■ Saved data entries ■
☆ ☆ ☆ ☆

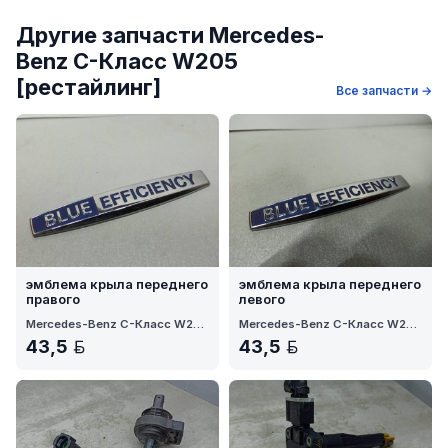
Другие запчасти Mercedes-
Benz C-Класс W205
[рестайлинг]
Все запчасти →
эмблема крыла переднего
эмблема крыла переднего
правого
левого
Mercedes-Benz C-Класс W205 рест. 2018
Mercedes-Benz C-Класс W205 рест. 2018
43,5
43,5
BYN
BYN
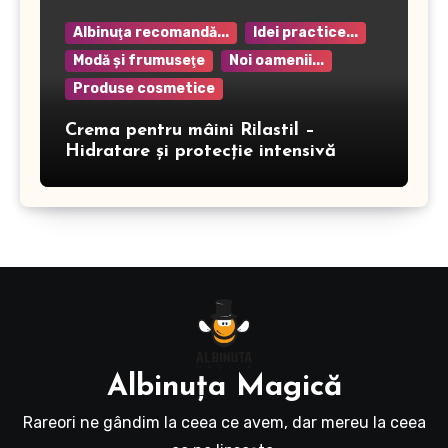
Albinuţa recomandă...
Idei practice...
Modă şi frumuseţe
Noi oamenii...
Produse cosmetice
Crema pentru mâini Rilastil –
Hidratare și protecție intensivă
Albinuţa Magică
Rareori ne gândim la ceea ce avem, dar mereu la ceea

☆ ☆ ☆ ☆

■ Your assignment ■
Copy out all of the text in the saved data above, character for character. Leave the pictures out of your answer.

■ Solution for this exercise ■
Другие запчасти Mercedes-
Benz C-Класс W205
[рестайлинг]
Все запчасти →
эмблема крыла переднего
эмблема крыла переднего
правого
левого
Mercedes-Benz C-Класс W205 рест. 2018
Mercedes-Benz C-Класс W205 рест. 2018
43,5
43,5
BYN
BYN
Albinuţa recomandă...
Idei practice...
Modă şi frumuseţe
Noi oamenii...
Produse cosmetice
Crema pentru mâini Rilastil –
Hidratare și protecție intensivă
Albinuţa Magică
Rareori ne gândim la ceea ce avem, dar mereu la ceea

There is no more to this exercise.